Provided text:
——————————
I didn’t expect to be quite so moved by Caitriona Cunningham’s The Marian Hotel which I saw in dress rehearsal. I should have been, though, as this tale of young, unmarried pregnant women battling the stern Catholic church in a home with a regime designed to remind them of their sin surely tugs at the heartstrings. You won’t easily forget Sarah’s howl of agony as she realises her new born baby daughter “with a mop of hair” has in effect been snatched from her, albeit for adoption to a presumably good home. Nobody even consulted her and Cunningham has based this telling drama on her own experience of being an unmarried mother in a Newry hostel. Shannon Wilkinson is superb in the role.
——————————
Multi-view geometry data:
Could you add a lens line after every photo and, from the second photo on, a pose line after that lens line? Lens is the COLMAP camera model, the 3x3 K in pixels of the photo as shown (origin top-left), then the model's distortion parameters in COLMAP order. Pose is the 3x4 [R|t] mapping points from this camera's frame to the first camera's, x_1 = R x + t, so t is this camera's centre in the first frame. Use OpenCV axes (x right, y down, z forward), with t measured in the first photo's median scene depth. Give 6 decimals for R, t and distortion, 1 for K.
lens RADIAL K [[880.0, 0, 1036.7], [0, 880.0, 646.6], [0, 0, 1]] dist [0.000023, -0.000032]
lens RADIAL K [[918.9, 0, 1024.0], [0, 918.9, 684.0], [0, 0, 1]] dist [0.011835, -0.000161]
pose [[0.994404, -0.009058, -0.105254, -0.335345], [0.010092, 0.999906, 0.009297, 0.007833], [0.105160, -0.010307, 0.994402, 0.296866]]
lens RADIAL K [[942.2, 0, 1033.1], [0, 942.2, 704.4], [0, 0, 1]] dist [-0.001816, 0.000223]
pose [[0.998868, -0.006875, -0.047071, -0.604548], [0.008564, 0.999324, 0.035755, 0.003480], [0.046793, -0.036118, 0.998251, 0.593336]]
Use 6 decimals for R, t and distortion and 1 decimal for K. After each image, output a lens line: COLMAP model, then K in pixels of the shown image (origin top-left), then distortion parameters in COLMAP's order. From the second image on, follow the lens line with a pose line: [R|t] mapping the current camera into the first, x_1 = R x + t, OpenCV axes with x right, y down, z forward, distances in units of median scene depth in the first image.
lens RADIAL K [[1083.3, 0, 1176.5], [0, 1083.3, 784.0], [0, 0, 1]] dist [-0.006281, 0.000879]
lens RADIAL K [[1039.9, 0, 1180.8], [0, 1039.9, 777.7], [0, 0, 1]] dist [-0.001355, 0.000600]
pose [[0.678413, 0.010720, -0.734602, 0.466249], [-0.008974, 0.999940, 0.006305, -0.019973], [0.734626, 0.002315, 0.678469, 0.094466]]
——————————
Tasks to perform:
a. Answer these questions from the review, one line each:
(i) Who wrote The Marian Hotel?
(ii) In what town was the hostel where the writer was an unmarried mother?
(iii) Which performer does the review call superb?
b. Please list every personal name, whether of a real person or a character, that appears in the review.
c. Reproduce a passage from the review. Begin at the words "I didn’t expect"; stop after "in the role.".

Solution set:
a.
(i) Caitriona Cunningham
(ii) Newry
(iii) Shannon Wilkinson

b.
Caitriona Cunningham
Sarah
Shannon Wilkinson

c.
I didn’t expect to be quite so moved by Caitriona Cunningham’s The Marian Hotel which I saw in dress rehearsal. I should have been, though, as this tale of young, unmarried pregnant women battling the stern Catholic church in a home with a regime designed to remind them of their sin surely tugs at the heartstrings. You won’t easily forget Sarah’s howl of agony as she realises her new born baby daughter “with a mop of hair” has in effect been snatched from her, albeit for adoption to a presumably good home. Nobody even consulted her and Cunningham has based this telling drama on her own experience of being an unmarried mother in a Newry hostel. Shannon Wilkinson is superb in the role.